Scandal | 50

885 63 6
                                    

Aku mendatangi rumah sakit yang dimaksud Mama Linda pada keesokan harinya ditemani oleh Arini.

Demi kunjunganku ke rumah sakit, Arini dengan sukarela menjadwal ulang seluruh agendaku hari ini.

Aku menarik napas pelan dibalik pintu ruangan wanita itu menginap. Selesainya aku menenangkan diri, kuatur mimik wajahku agar nampak lebih bersahabat. Tak lupa, kulukiskan senyuman tipis yang menambah kesan 'bersahabat'.

Teruntuk hatiku yang terluka, kuat-kuat, ya? Ini gak akan lama.

Kubuka pelan pintu di hadapanku dan saat itulah aku melihat mereka berkumpul.

"Eh, Anneth! Udah dateng?" sapa Mama Linda. Aku tersenyum lebih lebar. Mama Linda berjalan menghampiriku dan kemudian menggandengku. "Sini, sini! Mama kasih liat cucu Mama satu-satunya."

Mama Linda menarikku perlahan menuju ranjang. Membawaku pada cucunya--juga calon menantu barunya.

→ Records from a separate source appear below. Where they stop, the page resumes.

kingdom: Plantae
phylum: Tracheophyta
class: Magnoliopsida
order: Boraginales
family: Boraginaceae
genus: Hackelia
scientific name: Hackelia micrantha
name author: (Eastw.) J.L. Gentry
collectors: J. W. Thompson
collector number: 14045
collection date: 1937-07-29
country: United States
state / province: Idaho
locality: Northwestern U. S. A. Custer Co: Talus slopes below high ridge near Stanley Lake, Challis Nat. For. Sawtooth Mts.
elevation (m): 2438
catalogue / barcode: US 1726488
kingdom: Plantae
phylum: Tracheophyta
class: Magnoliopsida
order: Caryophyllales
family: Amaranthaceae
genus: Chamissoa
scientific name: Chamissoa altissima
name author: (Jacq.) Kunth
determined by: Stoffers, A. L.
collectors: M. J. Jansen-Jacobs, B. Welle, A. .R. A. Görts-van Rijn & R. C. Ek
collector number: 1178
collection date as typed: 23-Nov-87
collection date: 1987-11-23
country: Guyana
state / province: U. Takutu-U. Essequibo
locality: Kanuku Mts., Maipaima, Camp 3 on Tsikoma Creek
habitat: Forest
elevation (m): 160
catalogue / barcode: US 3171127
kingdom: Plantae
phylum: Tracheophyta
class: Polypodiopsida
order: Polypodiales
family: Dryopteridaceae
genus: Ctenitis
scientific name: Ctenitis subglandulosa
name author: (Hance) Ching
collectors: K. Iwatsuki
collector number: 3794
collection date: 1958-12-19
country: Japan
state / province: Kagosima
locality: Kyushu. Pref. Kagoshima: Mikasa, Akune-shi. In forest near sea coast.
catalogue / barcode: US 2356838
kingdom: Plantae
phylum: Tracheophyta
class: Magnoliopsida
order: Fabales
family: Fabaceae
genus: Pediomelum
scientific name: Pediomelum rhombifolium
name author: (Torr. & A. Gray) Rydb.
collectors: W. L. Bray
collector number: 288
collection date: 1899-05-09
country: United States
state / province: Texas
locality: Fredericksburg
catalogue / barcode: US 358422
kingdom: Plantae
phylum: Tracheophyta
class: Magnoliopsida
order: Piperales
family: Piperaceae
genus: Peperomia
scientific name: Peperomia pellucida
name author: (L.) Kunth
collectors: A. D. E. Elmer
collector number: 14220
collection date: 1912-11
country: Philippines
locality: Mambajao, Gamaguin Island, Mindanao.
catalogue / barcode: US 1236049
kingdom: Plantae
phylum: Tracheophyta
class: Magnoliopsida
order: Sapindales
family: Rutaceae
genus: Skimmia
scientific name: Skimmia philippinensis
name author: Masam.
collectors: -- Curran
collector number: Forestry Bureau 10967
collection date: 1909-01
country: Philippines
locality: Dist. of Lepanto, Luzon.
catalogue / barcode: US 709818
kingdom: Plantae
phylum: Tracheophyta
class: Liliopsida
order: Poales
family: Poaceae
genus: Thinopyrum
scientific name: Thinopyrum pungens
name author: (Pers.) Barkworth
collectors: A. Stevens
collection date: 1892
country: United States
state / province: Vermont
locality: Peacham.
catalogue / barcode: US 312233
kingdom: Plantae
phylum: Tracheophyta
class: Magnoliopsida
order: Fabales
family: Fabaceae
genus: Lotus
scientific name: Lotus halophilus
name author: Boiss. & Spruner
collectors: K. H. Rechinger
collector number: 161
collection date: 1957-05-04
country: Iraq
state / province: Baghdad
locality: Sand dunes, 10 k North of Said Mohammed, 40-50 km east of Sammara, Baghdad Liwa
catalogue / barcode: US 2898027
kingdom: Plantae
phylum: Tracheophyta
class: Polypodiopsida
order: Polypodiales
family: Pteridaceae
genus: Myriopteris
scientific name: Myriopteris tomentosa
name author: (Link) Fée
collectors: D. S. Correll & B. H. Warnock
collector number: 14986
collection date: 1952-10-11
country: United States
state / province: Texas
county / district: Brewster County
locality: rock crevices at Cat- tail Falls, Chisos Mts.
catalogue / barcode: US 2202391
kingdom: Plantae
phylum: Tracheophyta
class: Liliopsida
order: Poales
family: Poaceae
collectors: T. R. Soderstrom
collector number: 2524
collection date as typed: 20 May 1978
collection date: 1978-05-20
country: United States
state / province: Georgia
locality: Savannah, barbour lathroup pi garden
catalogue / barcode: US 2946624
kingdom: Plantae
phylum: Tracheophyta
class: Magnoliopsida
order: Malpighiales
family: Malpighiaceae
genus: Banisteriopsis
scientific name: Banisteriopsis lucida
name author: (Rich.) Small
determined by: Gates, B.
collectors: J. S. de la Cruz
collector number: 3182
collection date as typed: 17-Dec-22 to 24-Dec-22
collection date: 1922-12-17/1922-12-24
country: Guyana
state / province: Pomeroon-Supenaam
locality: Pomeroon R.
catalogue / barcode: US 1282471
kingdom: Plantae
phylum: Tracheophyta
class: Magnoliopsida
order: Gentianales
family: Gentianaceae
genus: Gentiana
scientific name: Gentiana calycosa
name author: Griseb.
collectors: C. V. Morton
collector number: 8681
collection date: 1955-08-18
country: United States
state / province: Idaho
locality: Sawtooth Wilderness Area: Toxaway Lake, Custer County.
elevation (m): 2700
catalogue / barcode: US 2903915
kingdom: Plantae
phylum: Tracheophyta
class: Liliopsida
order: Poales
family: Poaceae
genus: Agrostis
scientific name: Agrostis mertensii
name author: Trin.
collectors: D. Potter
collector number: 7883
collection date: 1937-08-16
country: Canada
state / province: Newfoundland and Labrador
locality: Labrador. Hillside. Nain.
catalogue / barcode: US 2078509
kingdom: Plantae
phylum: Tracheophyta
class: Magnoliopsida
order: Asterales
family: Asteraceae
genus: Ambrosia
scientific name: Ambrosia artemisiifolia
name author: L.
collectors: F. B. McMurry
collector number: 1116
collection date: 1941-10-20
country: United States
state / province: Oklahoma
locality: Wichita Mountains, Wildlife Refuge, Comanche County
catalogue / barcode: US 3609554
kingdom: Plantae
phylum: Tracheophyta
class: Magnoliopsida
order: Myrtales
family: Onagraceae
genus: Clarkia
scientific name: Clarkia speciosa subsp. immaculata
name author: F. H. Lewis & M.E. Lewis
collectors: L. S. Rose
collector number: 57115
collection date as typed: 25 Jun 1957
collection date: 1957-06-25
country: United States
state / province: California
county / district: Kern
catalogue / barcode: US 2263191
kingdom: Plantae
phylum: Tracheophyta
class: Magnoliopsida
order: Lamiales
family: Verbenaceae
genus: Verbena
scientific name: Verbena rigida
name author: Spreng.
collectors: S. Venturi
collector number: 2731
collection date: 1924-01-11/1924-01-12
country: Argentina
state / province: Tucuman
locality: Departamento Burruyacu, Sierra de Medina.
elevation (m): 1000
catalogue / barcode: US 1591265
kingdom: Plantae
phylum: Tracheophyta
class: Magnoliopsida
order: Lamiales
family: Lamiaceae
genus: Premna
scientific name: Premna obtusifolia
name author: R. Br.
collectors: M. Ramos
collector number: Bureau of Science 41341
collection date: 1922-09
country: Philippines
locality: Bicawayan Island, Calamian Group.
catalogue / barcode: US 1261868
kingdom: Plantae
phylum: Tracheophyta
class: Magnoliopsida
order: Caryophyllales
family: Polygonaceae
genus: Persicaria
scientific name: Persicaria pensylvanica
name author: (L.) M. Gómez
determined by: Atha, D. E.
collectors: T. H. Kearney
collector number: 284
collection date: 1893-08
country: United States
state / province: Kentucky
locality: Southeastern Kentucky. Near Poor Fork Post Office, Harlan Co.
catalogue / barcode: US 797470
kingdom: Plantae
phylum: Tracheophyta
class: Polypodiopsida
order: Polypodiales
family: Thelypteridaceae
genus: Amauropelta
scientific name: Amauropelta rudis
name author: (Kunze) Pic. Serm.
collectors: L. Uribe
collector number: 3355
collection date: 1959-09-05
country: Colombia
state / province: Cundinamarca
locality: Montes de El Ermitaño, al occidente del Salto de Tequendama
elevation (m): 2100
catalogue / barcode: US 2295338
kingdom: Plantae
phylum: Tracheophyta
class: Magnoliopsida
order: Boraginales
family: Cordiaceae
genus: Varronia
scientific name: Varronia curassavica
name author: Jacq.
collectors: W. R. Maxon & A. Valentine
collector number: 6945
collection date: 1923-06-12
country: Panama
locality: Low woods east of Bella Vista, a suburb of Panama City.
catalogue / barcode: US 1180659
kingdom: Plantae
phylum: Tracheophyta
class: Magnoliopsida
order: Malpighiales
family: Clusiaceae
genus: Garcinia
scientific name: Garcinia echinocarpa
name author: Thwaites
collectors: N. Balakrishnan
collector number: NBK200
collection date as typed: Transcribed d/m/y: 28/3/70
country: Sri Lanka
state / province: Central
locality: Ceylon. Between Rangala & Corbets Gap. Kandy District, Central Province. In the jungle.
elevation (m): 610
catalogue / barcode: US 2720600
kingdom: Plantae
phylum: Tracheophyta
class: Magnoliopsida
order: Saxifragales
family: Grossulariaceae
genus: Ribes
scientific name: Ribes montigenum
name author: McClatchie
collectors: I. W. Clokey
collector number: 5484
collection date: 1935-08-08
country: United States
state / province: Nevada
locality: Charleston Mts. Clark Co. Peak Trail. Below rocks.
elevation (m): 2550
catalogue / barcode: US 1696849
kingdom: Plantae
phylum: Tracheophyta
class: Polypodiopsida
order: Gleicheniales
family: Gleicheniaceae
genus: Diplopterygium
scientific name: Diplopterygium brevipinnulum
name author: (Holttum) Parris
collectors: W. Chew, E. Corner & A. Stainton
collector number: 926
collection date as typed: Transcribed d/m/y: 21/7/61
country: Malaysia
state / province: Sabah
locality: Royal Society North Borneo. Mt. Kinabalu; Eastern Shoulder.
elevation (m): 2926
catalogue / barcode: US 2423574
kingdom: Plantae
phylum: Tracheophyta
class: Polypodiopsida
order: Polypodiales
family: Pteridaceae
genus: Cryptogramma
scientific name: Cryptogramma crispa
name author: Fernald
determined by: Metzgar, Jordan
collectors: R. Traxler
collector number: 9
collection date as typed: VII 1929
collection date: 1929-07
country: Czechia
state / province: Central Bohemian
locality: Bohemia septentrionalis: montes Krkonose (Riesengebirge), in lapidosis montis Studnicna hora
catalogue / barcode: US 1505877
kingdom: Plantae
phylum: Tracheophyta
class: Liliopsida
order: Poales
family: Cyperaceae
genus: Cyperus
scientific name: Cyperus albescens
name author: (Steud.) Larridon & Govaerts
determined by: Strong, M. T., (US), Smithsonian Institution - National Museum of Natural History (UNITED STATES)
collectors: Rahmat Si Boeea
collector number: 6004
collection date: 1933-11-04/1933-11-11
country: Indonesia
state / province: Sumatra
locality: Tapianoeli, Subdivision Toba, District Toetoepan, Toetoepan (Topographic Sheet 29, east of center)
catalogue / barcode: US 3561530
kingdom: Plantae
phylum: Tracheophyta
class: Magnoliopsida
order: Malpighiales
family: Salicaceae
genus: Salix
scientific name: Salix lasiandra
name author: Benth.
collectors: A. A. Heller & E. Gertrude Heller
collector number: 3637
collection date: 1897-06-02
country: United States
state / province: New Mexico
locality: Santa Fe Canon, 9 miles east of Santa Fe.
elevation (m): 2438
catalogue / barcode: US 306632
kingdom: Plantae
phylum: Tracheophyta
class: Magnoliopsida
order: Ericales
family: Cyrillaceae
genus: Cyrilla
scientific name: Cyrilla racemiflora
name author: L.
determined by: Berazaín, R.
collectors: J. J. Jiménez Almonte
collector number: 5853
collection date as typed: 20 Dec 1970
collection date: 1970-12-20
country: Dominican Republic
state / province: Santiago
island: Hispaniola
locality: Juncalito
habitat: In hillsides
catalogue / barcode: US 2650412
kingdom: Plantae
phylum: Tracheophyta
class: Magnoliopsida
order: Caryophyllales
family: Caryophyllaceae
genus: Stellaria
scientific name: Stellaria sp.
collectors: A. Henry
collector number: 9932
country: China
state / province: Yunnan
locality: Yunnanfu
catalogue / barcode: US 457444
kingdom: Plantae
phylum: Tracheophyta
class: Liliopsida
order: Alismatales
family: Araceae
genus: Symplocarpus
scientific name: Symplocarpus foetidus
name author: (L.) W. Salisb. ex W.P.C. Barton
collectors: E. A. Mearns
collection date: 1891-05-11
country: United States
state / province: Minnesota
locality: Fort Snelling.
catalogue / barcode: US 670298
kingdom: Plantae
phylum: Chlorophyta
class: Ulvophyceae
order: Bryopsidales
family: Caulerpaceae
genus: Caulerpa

"Lihat. Cantik ga?" tanyanya lagi. Wanita itu menunjukkan bayinya padaku. Lagi-lagi, aku tersenyum dengan sangat dipaksakan. Semoga saja tidak terlihat aneh. "Cantik, Ma. Mirip ibunya."

"Ma, kok gak jawab telepon aku?"

Suara seorang pria dari arah pintu masuk membuatku menengok. Aku terperanjat pelan melihat sosoknya. Lelaki itu pun ikut tersentak pelan.

Dia adalah orang yang mendatangiku ke lokasi syuting tempo lalu. Dia ... Sepupu wanita itu.

Aku menatapnya lekat-lekat dan tersenyum simpul. Ia membalas senyumanku dengan kaku.

"Eh, Sam! Kamu nelpon Mama?" ucap Mama Linda. Aku mengalihkan pandanganku kepadanya.

Sam?

Nama itu terdengar familiar.

Mama?

"HP Mama di mode silent ternyata," lanjut Mama Linda. Aku semakin bingung.

"Oh iya, Sam. Kenalin, ini Anneth." Mama Linda memperkenalkanku pada pria yang berdiri di depan pintu. "Nah, Anneth. Ini Samuel. Adiknya Kenneth sekaligus ayah dari bayinya Sheila."

Dan setelahnya, aku benar-benar tak bisa menutupi rasa terkejutku.

***

Aku terduduk di kursi tunggu yang ada di depan ruang rawat inap Sheila. Ya, sekarang aku tahu nama wanita itu. Dan status pria yang duduk di sampingku.

Kami telah duduk bersama selama beberapa menit. Namun ia sama sekali tidak membuka mulut.

"Lo gak mau jelasin apa-apa ke gue?" tanyaku pada akhirnya dengan perasaan yang muak.

Ia tetap membisu.

"Lo beneran gak mau buka mulut? Apa harus gue yang nanya duluan?"

Samuel mendesah pelan. "Sorry."

Aku tak membalas. Aku mencoba memberinya ruang untuk menjelaskan semuanya.

"Sorry gue udah bohongin lo. Gue ... Bener-bener nyesel."

Permohonan maaf dari Samuel itu terdengar tulus. Ia terlihat benar-benar menyesal dengan kebodohannya.

"Jujur, gue masih gak paham. Kenapa lo tega ngehacurin rencana pernikahan kakak lo sendiri? Pernikahan gue? Apa untungnya buat lo?"

Samuel membutuhkan waktu yang cukup lama untuk menjawab pertanyaanku yang berlapis. Jawabannya hanya satu, "Karena kita lagi perang saudara."

"Hah? Maksud lo apa, sih? Please, jangan berbelit!" seruku tak suka.